#### Data for the task

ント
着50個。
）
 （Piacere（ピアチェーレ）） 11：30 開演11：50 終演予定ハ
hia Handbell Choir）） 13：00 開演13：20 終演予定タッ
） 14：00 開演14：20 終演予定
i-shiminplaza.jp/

########
#### Data for the task

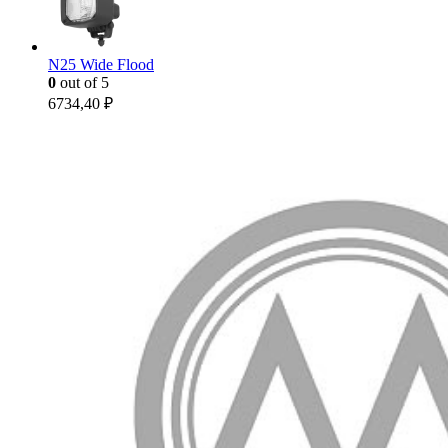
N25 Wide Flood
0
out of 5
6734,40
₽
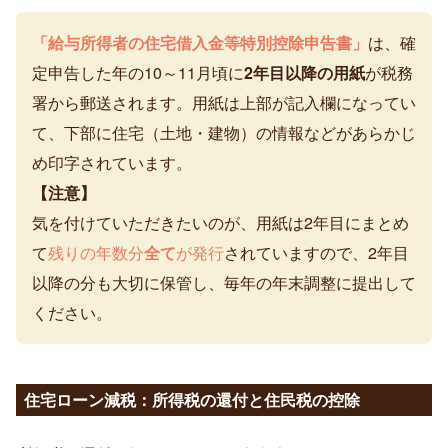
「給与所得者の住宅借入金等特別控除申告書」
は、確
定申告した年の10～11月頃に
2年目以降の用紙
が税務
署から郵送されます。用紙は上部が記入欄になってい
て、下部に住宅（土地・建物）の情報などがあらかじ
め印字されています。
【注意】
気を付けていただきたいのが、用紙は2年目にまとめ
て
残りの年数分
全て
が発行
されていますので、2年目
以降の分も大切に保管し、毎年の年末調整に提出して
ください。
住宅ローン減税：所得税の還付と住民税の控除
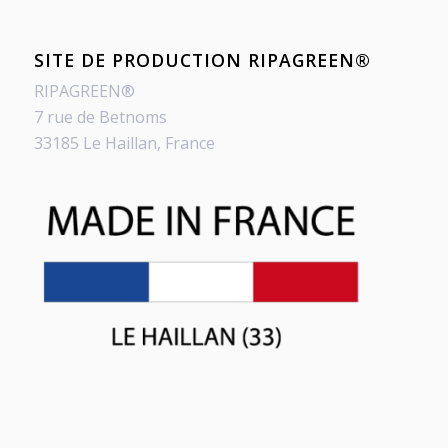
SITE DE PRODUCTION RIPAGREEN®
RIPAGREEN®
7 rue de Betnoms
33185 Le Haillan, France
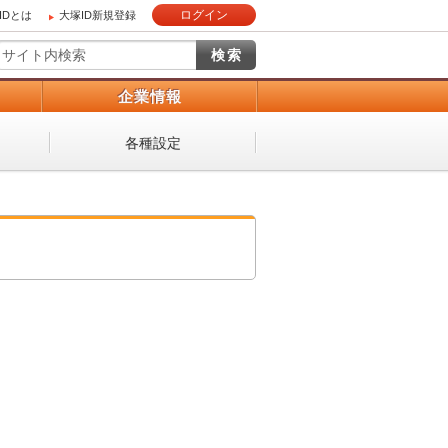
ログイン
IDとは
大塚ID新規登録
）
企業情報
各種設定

########

> _Work instruction_
Return each line above that contains the string "RIPAGREEN".

> _Output_
SITE DE PRODUCTION RIPAGREEN®
RIPAGREEN®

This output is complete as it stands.